Doğurmamış olsam güvercinlerimi.
terkedilmişliği yaşamasam diyorum
tekrar baharda.
Gülen yüzüme,ağlayan gözlerime
düşmesen diyorum
şu Mayıs'ın birinde.
Düşmesen aklıma,
terketmesen beni
buldum sandığım bu baharda.
Yani bu İLKBAHARDA."
1 Mayıs 2007
İstanbul Eyüp tepeleri
Ne kadar insani bir duygudur beni böylesi harabeden.Can acıtan,onur kıran,ağlatan,şair eden!!!KaHRETSİN
"dokununcaya kadardır
aşk" dedim.Dokun bitsin, kahretsin.
Parmak uçlarım yandı kendi parmaklarımda.Kahretsin.

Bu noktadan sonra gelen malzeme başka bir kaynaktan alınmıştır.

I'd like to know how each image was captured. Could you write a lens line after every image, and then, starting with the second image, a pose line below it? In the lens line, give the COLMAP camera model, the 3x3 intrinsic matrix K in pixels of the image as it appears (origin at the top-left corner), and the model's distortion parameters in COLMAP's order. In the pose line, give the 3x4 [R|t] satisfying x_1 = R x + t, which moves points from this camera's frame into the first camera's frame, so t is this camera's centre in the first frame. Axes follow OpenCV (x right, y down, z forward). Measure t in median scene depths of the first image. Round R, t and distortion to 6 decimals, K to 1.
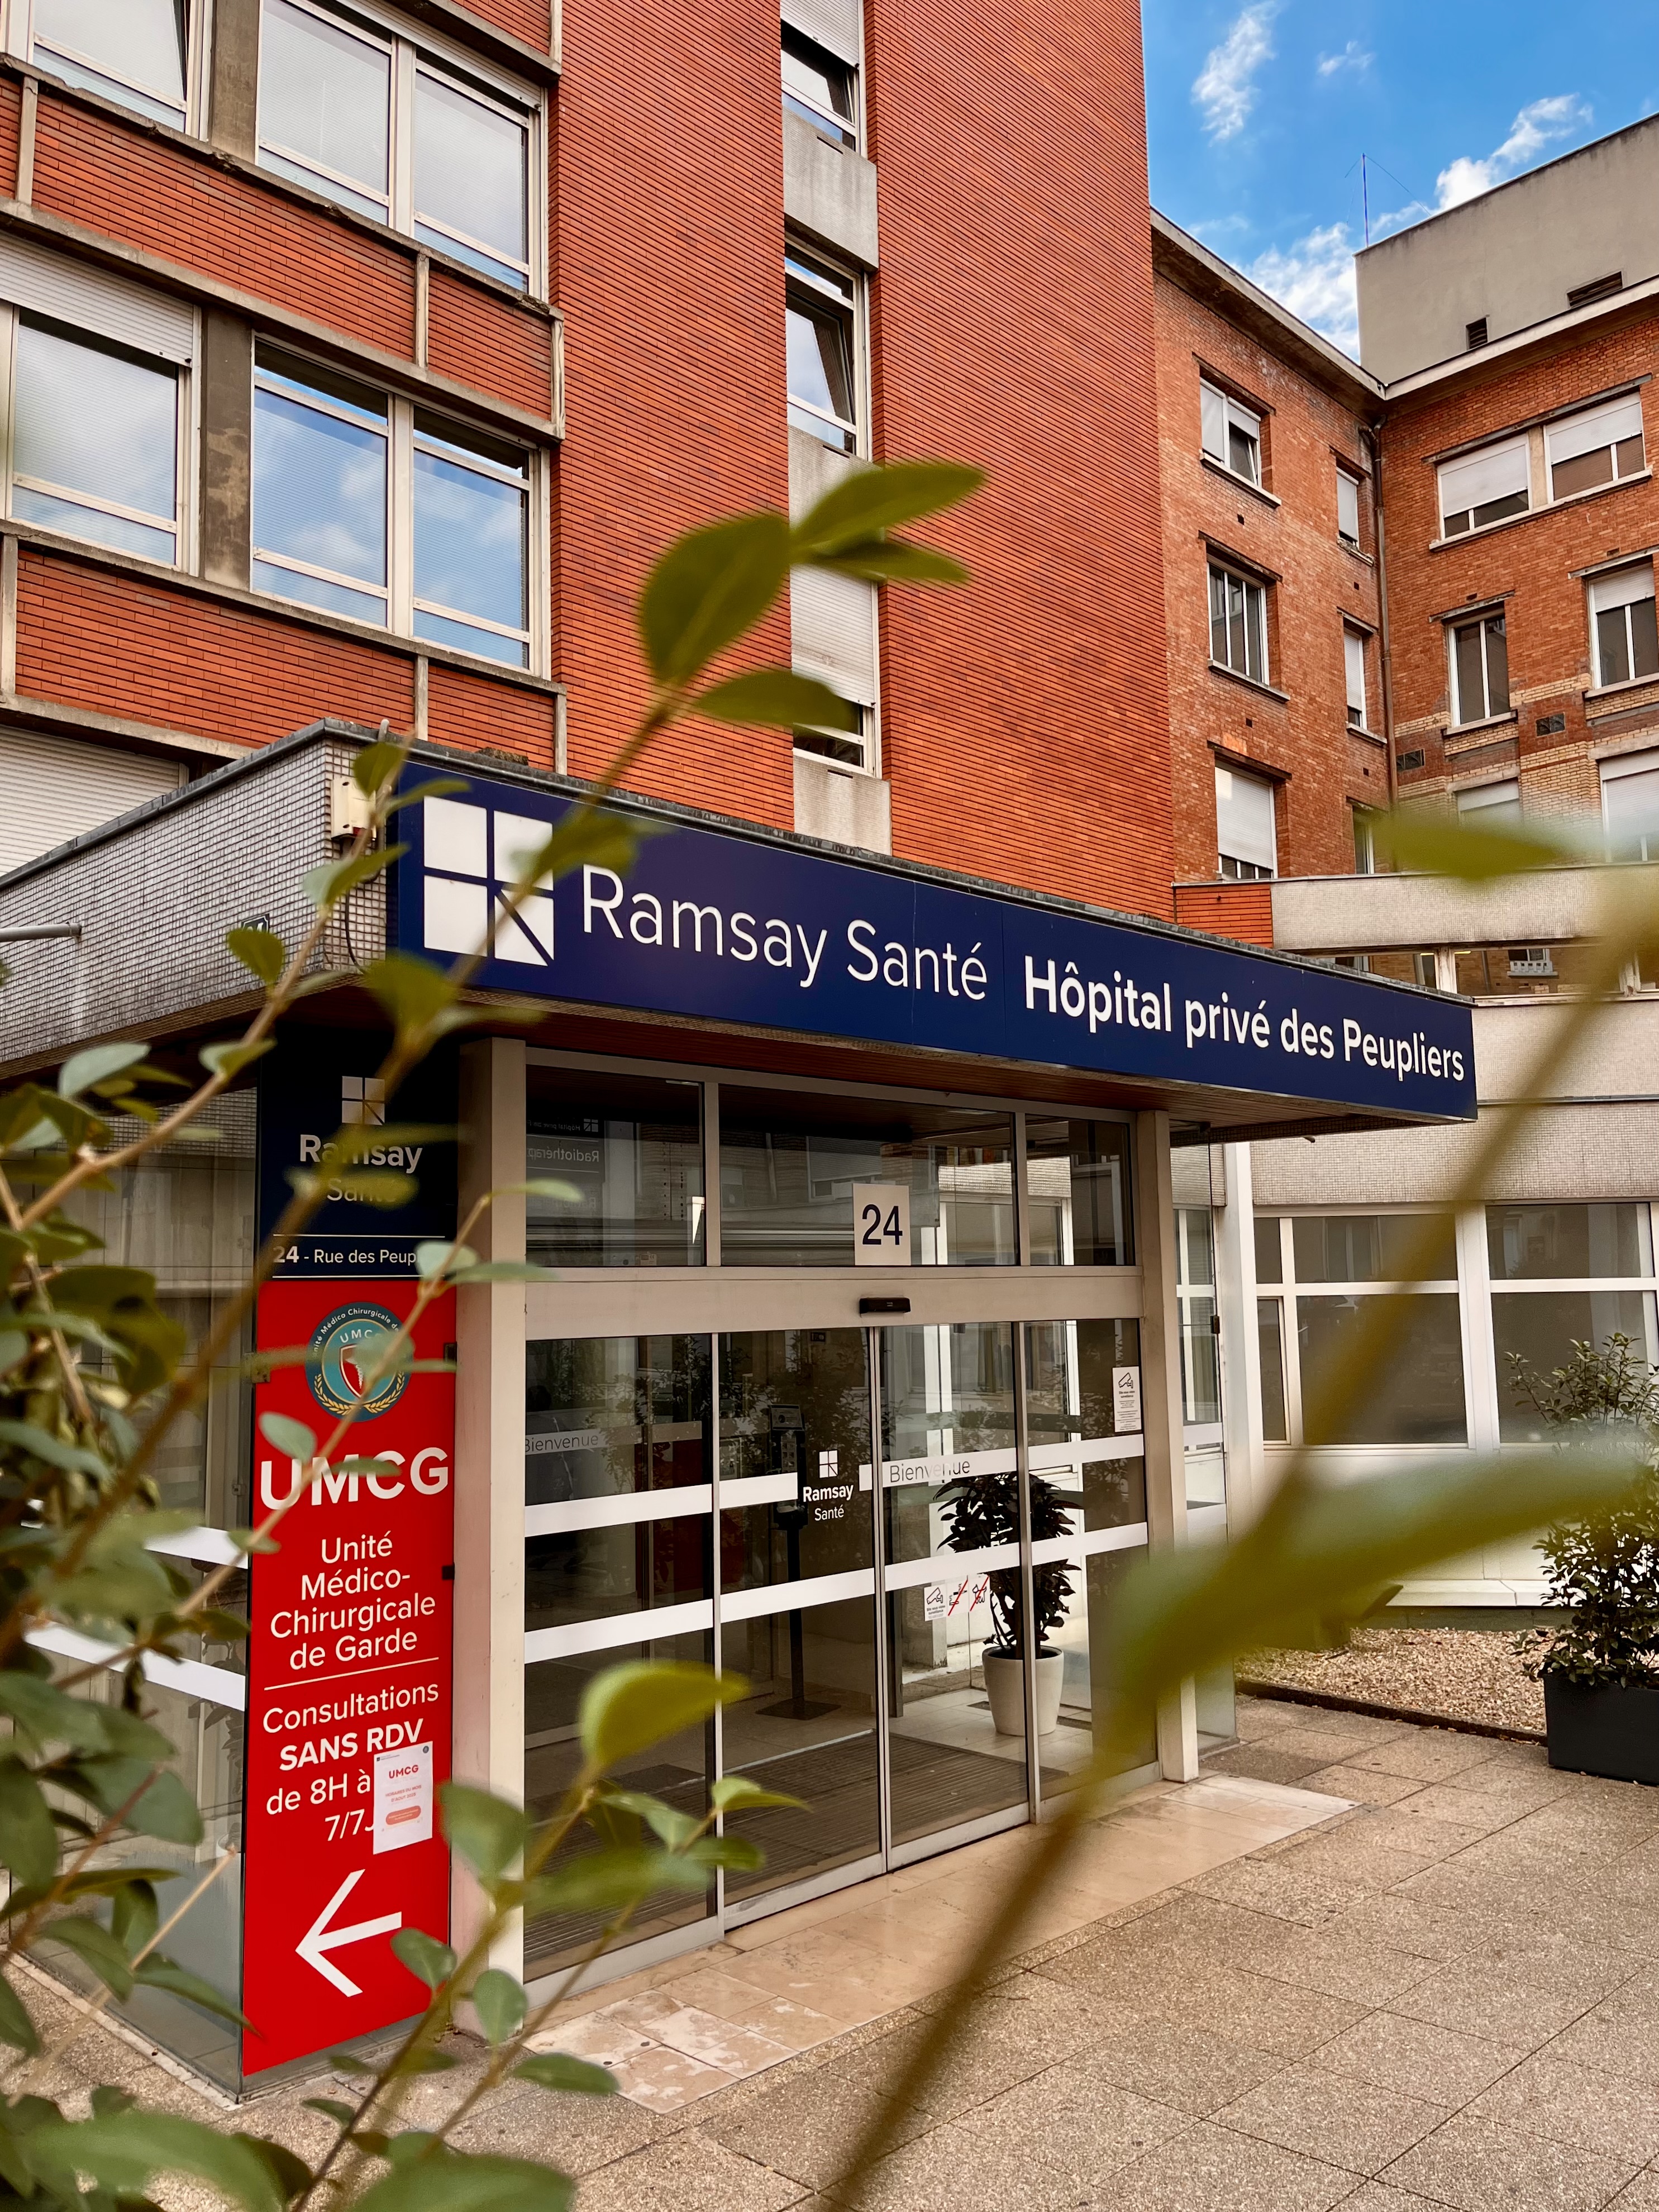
lens RADIAL K [[1717.3, 0, 829.8], [0, 1717.3, 1108.9], [0, 0, 1]] dist [0.014034, -0.001669]
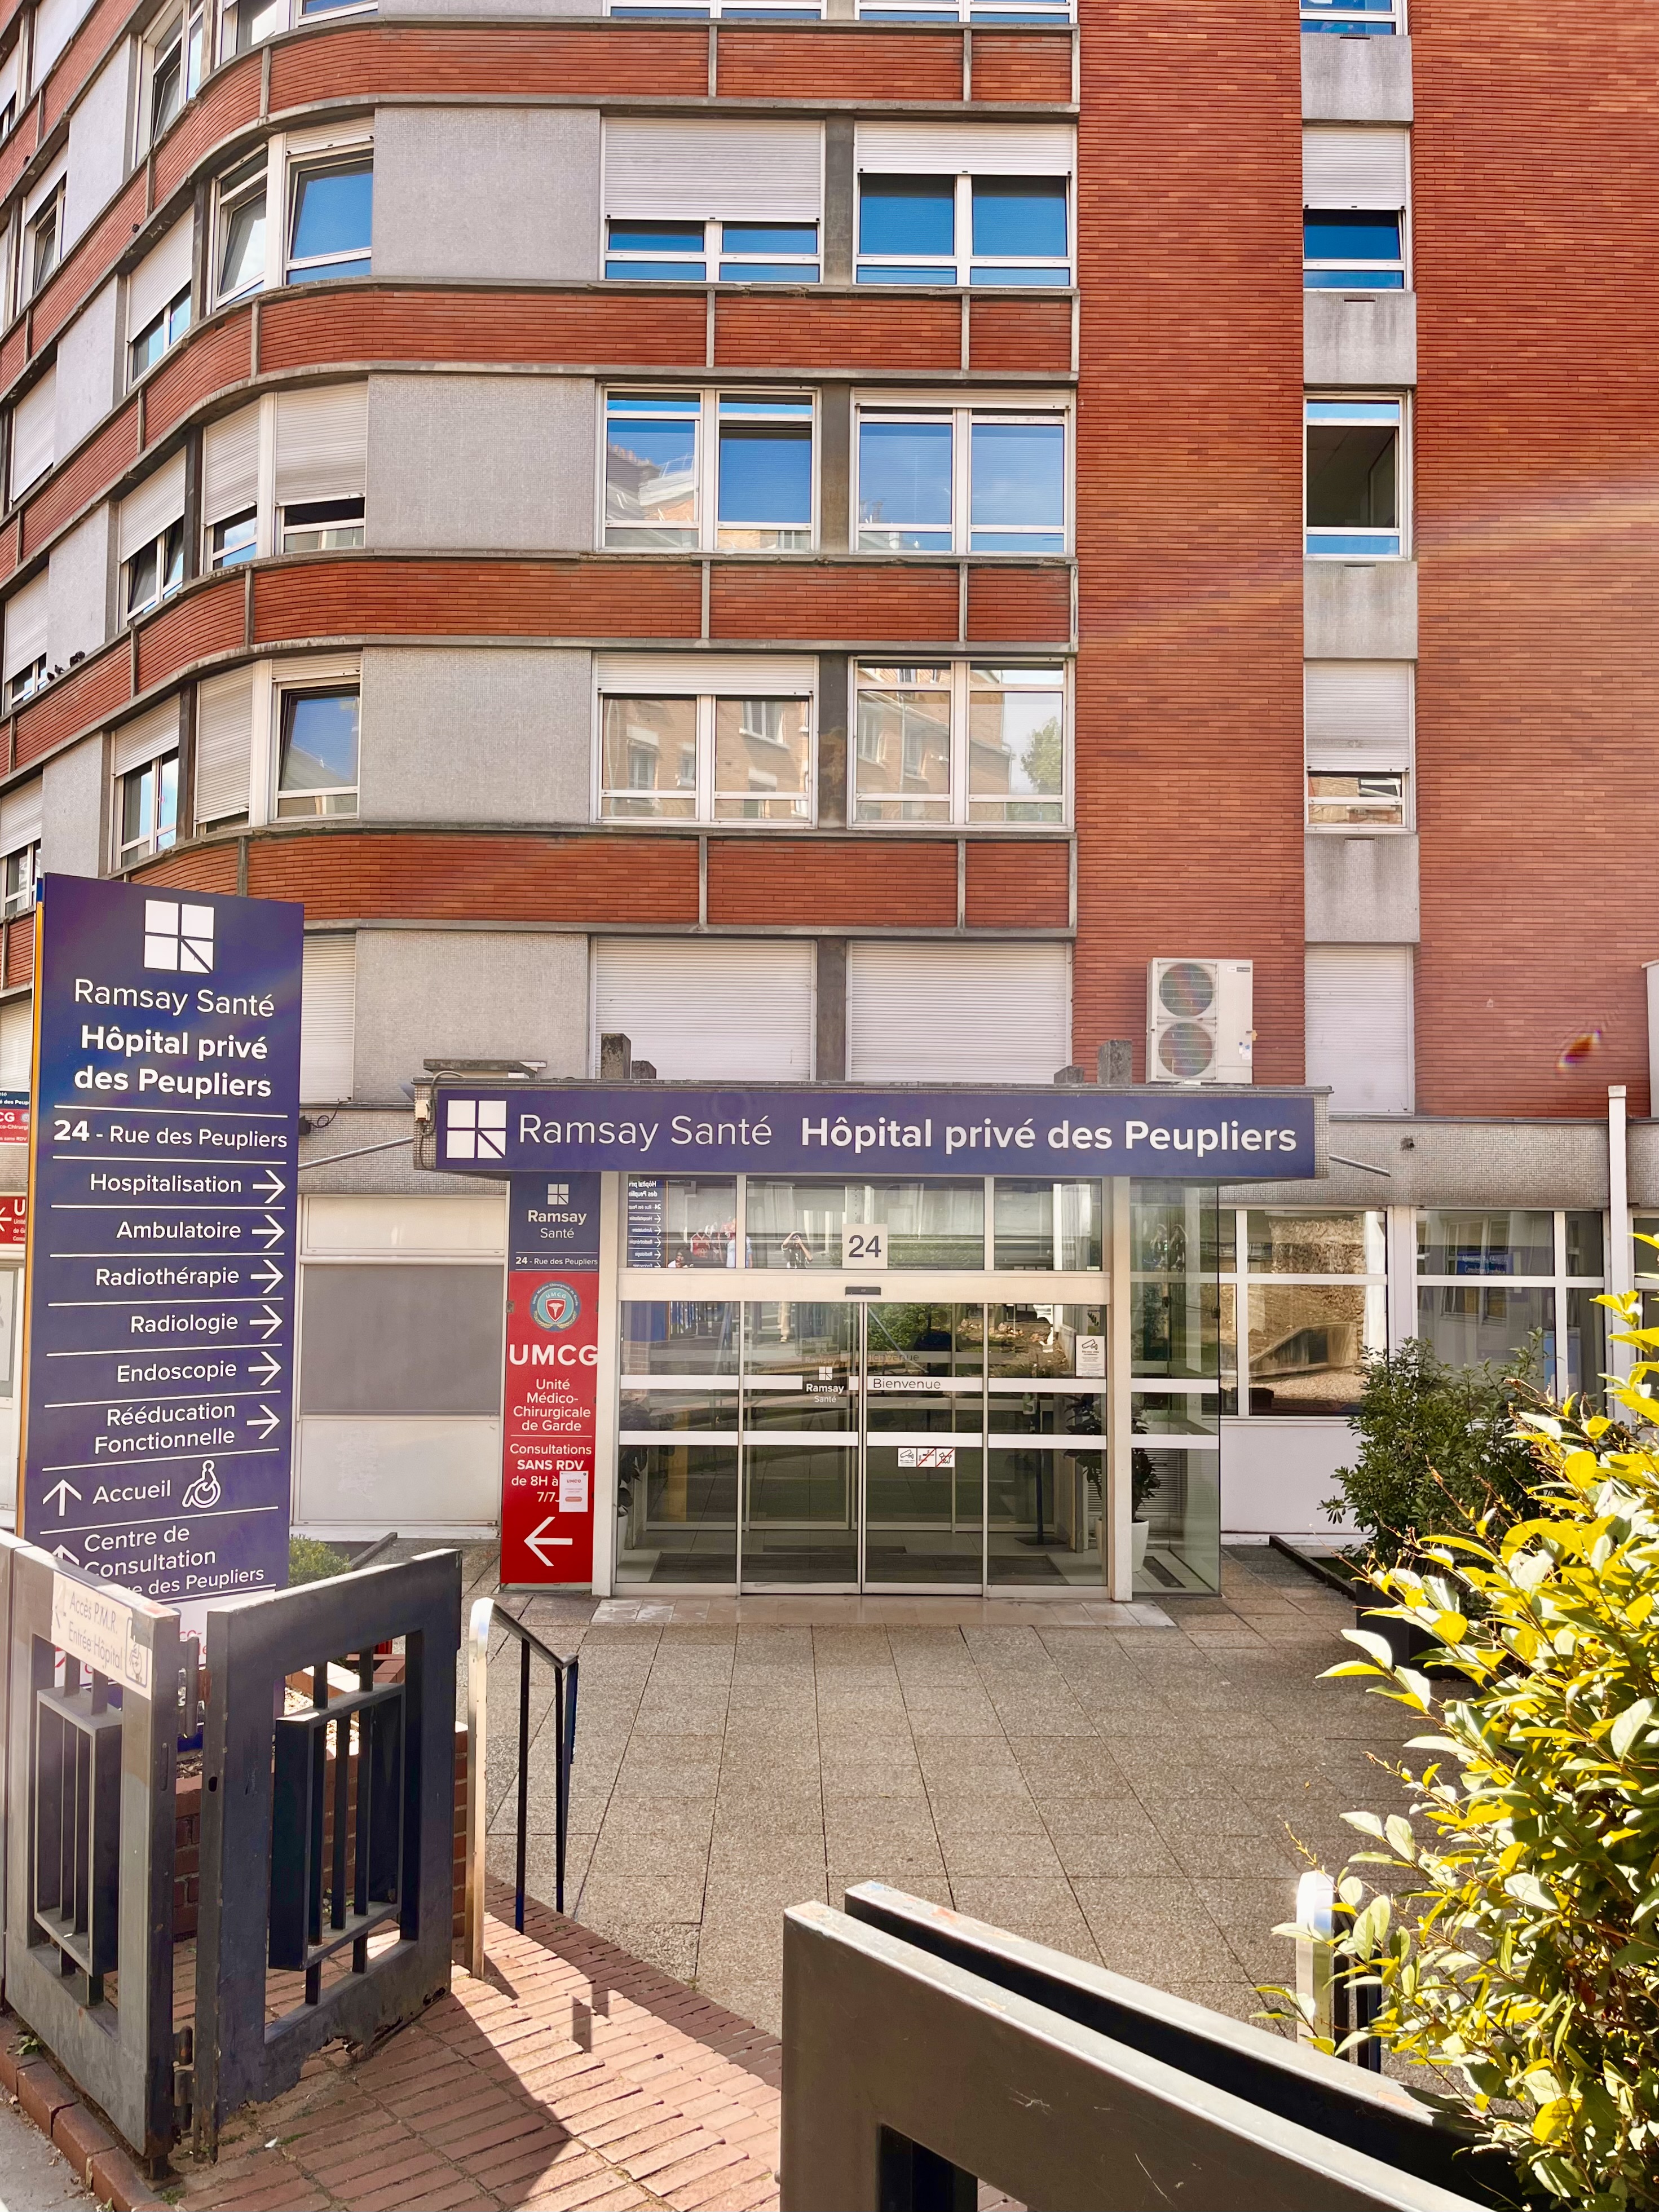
lens RADIAL K [[1717.4, 0, 827.4], [0, 1717.4, 1107.2], [0, 0, 1]] dist [0.014034, -0.001669]
pose [[0.714144, -0.020066, -0.699712, 1.591165], [0.055164, 0.998094, 0.027678, -0.163863], [0.697822, -0.058365, 0.713889, -0.388209]]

Kahrolayım ki yaşıyorum umutsuzca.Nedenini bilmediğim,adı konmamış duygularla altüst,uykusuz ve soğuk zamanlarda kendimle savaştayım.Ve daha başlamadan bitmiş bir cenk-in tek mağlubu olarak haykırıyorum meydanlarda.
Dizelerde haykırıyorum ve boğuk çıkıyor artık sesim.
Bir kelebeğin son kanat çırpışı gibi,yavru bir kuşun son nefesi gibi ürkeğim ve üşüyorum.
Sadece bir merhaba istedim.Sıcacık bir selam ile gözlerime bakan bir çift göz istedim.
Ellerime dokun istedim.
Dokun da bitsin kahretsin...diyecektim.